Saturday, 19 May 2012

Summer Reading Suggestions

By Eric Hanna, S.J.


A friend of mine recently asked me if I could recommend some summer reading for her. I'm a big fiction and fantasy fan so I came up with five novels that made a big impression on me when I read them. I include them here for your perusal, along with brief summaries to get you interested. Why not try something new?

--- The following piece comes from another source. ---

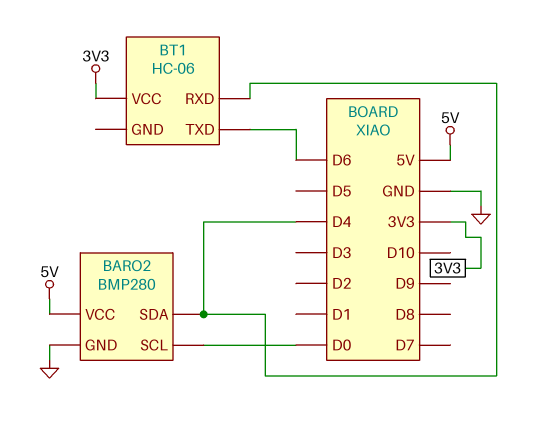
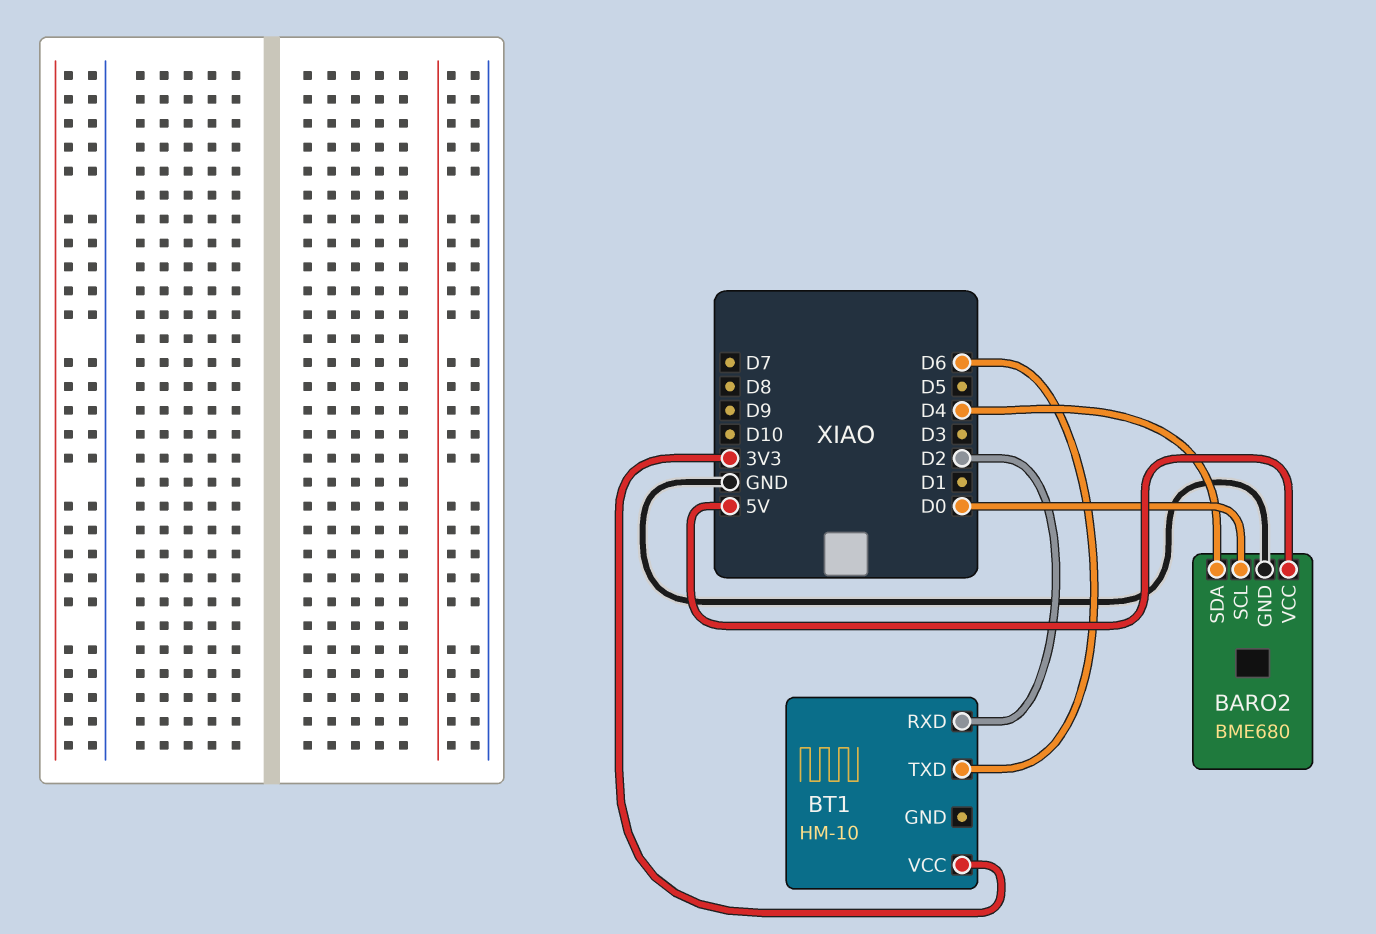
BARO2: BMP280 -> BME680
BT1: HC-06 -> HM-10
BT1 pin RXD: D4 -> D2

Diamond Age: A Young Lady's Illustrated Primer
By Neil Stephenson
Description: A future in which the technology exists to manufacture matter at the molecular level, where societies intentionally engineer themselves according to models of value, and in which a little girl in the poor district learns to become an intrepid heroine through accidentally discovering an interactive program designed to teach Victorian culture.

The Brothers Karamazov
By Dostoevsky
Description: A father and three brothers model different aspects of the human soul in a search to overcome human pride and discover God. A book that truly does justice to the genuine human struggle and difficulty in doing good as well as the genuine grace that helps us in ways we don't fully understand.

The Lathe of Heaven
By Ursula K. LeGuin
Description: A metaphor for the battle between the subconscious and the rational mind personified in a psychoanalyst's patient who insists that his dreams have the power to change reality. This book is a fascinating exploration of how human patterns of thinking intentionally and unintentionally shape the world around us.

The Graveyard Book
By Neil Gaimon
Description: A young boy learns about life, raised from a baby by the ghosts and other friendly undead creatures of the local graveyard. An homage to The Jungle Book with a fun and sometimes wicked sense of humour. The story is also a poignant exploration of the theme that were are made most human and most alive by reconciling ourselves with mortality.

Dune
By Frank Herbert
Description: A large-scale politico-economic epic about a lost prince on a desert planet. This is one of the great classics of science fiction literature and explores not only how technology but how social structures shape human self-understanding. An intricate, descriptive, and fantastical story that may, in the end, be a cautionary tale about the corruption of power.

I hope you are intrigued enough to crack one of these books open. These are the kind of novels that can change the way you think about life.